By RODNEY THRASH, Times Staff Writer
Published December 5, 2007
TAMPA - Midway through Hillsborough County's land use hearing Nov. 16, Harold Youmans recessed.
"While I'm breaking," the hearing officer said, "all of you people who are opposed to this thing, all get together, and figure out how you're going to present testimony to me in 15 minutes."
The audience, many of whom opposed a proposed borrow pit in northwest Hillsborough, gasped. They'd waited more than a year to have their say. They'd just sat through nearly two hours of testimony from borrow pit supporters, expert witnesses and the county staff. Now, they were being asked to present their side in 900 seconds.
"Aww, aww, totally unfair, right?" asked Youmans. "Due process rights are being impinged again, right?"
Darn right, said three people who attended the hearing and fired off e-mails to top county officials saying as much.
Ultimately, Youmans relented and granted extra time to some speakers. But his effort to limit their time rankled many, and some didn't get to finish their arguments.
"I am not a newcomer to public hearings, and have to say that with over 20 years of hearing experience right here in Hillsborough County, the proceedings were the WORST I have ever seen," wrote Lorraine Duffy-Suarez, the school district's growth management director, who took issue with the way Youmans questioned people.
Duffy-Suarez's e-mail and two others prompted one commissioner to ask the county attorney's office to "initiate whatever process is necessary to determine whether protocol was followed during and leading up to this hearing and notify us of your findings," said Jess Johnson, aide to Commissioner Al Higginbotham.
County code allows 15 minutes of testimony from the applicant and their witnesses; five minutes from county staff; 15 minutes from proponents; 15 minutes from opponents; five additional minutes from staff for any amended recommendations; and five minutes of rebuttal from the applicant.

» **Required action**: Summarize the hearing article in two sentences.

» **Given entries**:
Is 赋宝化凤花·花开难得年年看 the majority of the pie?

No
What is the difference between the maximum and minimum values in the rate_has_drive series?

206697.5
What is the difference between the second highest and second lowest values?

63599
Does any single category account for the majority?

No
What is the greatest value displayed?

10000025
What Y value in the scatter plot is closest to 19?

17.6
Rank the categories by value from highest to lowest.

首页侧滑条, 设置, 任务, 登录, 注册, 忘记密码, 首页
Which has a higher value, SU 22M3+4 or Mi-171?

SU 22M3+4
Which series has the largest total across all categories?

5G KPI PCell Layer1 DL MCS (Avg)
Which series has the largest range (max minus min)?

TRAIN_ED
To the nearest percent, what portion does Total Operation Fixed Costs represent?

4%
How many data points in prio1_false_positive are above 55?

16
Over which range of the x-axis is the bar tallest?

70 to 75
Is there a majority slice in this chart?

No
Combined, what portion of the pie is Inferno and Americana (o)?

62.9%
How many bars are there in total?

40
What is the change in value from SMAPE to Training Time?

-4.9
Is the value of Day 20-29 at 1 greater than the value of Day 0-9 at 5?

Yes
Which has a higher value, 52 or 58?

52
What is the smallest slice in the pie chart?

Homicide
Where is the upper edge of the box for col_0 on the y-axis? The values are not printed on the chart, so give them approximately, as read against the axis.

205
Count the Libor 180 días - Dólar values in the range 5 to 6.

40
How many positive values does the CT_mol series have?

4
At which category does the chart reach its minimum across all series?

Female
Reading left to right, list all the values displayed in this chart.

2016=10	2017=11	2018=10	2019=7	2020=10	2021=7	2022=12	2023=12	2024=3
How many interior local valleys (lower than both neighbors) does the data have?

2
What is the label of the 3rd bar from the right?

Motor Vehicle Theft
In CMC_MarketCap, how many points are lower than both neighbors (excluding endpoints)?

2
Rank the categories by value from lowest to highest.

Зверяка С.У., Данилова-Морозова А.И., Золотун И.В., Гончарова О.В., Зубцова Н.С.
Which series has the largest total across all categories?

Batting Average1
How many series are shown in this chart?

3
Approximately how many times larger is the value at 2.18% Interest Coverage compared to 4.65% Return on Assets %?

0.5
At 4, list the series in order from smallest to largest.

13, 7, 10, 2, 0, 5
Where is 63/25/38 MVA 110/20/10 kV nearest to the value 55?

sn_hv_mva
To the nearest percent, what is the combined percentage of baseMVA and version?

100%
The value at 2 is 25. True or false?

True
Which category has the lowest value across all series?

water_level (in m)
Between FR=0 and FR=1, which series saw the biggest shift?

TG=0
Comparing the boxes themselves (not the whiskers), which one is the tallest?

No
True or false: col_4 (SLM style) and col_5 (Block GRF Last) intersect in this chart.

» **Answer section**: At a Nov. 16 Hillsborough County land use hearing on a proposed borrow pit in northwest Hillsborough, hearing officer Harold Youmans told opponents to present their testimony in 15 minutes after nearly two hours of testimony from supporters, expert witnesses and county staff. He later granted some speakers extra time, but the limit angered many, and three e-mails, including one from school district growth management director Lorraine Duffy-Suarez, prompted a commissioner to ask the county attorney's office to determine whether protocol was followed.